ESTRATTO FORNITO -
^^^^^^^^

In ultimo va analizzato il “fenomeno” Siani, attore napoletano, nelle intenzioni troppo debitore di atteggiamenti e monologhi alla “Troisi” e di buonismi rassicuranti alla “Pieraccioni” difficilmente pareggiabili. Nonostante ciò, il pubblico dimostra di gradire la sua dissacrante comicità. Infatti, Siani si è piazzato per ben tre volte come campione di incassi, l’ultimo dei quali è Si accettano miracoli, film del 2015, al quale molto si rifà il suo ultimo lavoro (Il giorno più bello del mondo), uscito in sala ad ottobre 2019. Alessandro Siani torna infatti al grande schermo due anni dopo Mister Felicità, da lui scritto, diretto e interpretato, ma questa volta cambia cosceneggiatore, passando da Fabio Bonifacci a Gianluca Ansanelli, con cui aveva già firmato Si accettano miracoli. La differenza de Il giorno più bello del mondo con Si accettano miracoli non è grande, perché a dominare la narrazione è sempre comunque il mattatore Siani, con quel suo misto di “guasconeria” partenopea e buonismo da grande pubblico. Questo è esattamente il punto di forza e la debolezza del suo cinema: perché se da un lato Siani è straordinariamente efficace nei siparietti da varietà, in particolare quelli con Giovanni Esposito, dove mette a frutto la sua vis comica (deliziosa la creazione di storie della buonanotte che utilizzano i personaggi delle favole meglio di Shrek), dall’altro l’autore-attore cede troppo spesso alla tentazione di aggiungere melassa e ripetere i cliché rassicuranto “alla Pieraccioni” che fanno a pugni con il suo talento autentico di guitto.

E allora tratte le somme, ognuno di questi 5 fenomeni comici italiani detiene un record: Leonardo Pieraccioni come pubblico in sala (Il ciclone è il quarto film italiano più visto della storia del cinema nazionale; Il pesce innamorato chiude invece la top ten); Checco Zalone come incassi medi al cinema, che non corrisponde però con la top ten dei film più visti (il suo Quo vado, infatti, è soltanto 23esimo nella speciale classifica); Aldo, Giovanni & Giacomo poi, sono l’unico trio, che può chiamarsi tale, del cinema italiano; mentre Ficarra & Picone sono l’unica coppia cinematografica veramente stabile dell’ultimo ventennio; e infine Alessandro Siani rappresenta, nel bene o nel male, l’erede più importante della comicità partenopea dopo la morte di Massimo Troisi. Si badi bene, da questo saggio sono stati esclusi, attori comici di indiscusso valore come Fabio De Luigi, Vincenzo Salemme, Antonio Albanese e Rocco Papaleo, soltanto perché la loro carriera non si è svolta e non si svolge esclusivamente nel genere comico–brillante, ma tocca più campi, financo il drammatico.

^^^^^^^^

DATI DISPONIBILI -
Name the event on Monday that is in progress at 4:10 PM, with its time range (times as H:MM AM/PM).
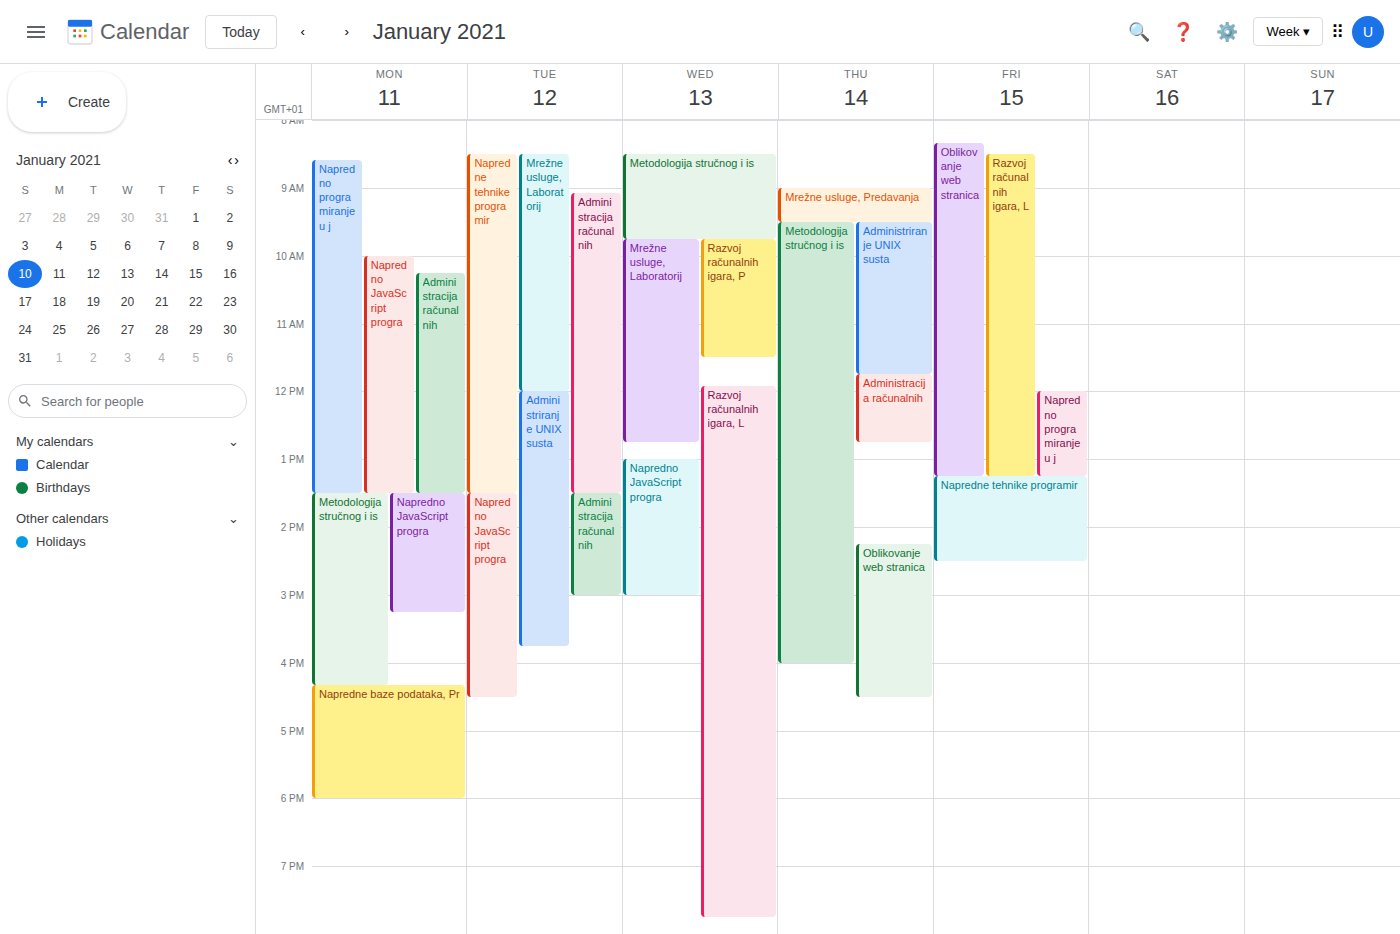
"Metodologija stručnog i is", 1:30 PM to 4:20 PM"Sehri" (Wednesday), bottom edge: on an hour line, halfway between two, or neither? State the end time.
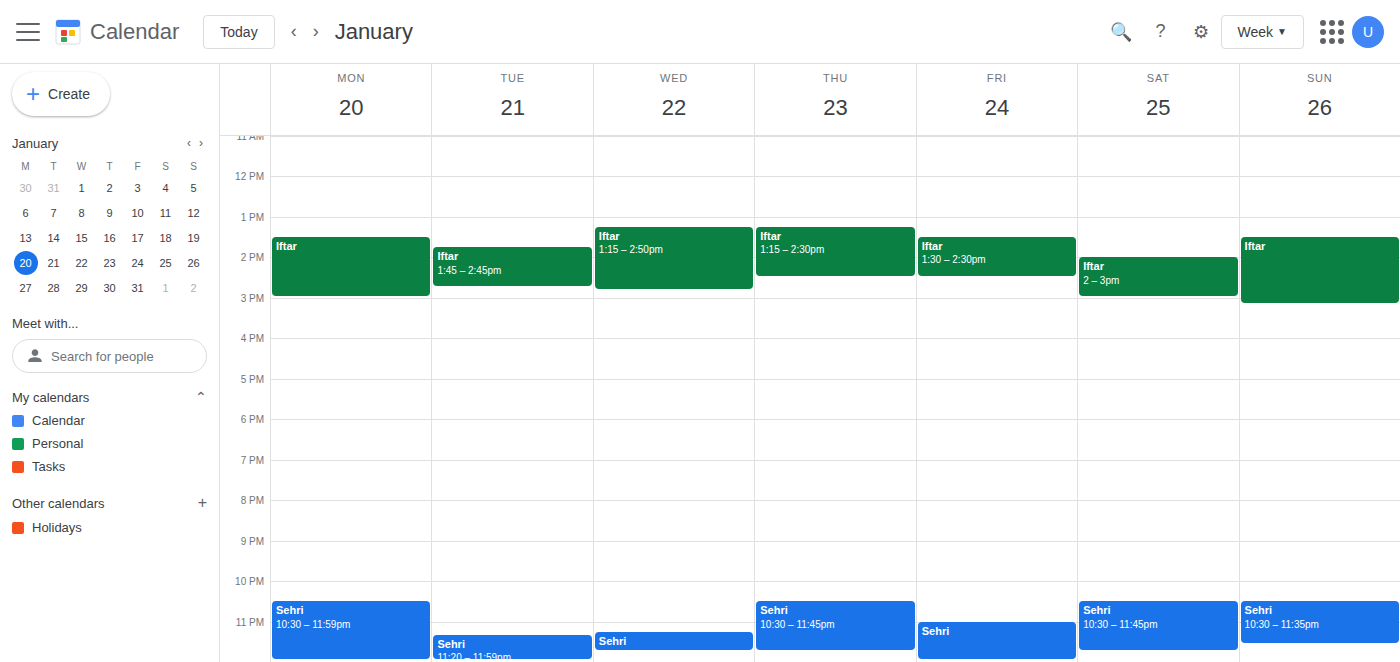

^^^^^^^^

QUESITO SCRITTO - Indica, in base all'estratto sui comici italiani, con quale cosceneggiatore Alessandro Siani ha lavorato per Il giorno più bello del mondo.

RISPOSTA QUI SOTTO - Gianluca Ansanelli.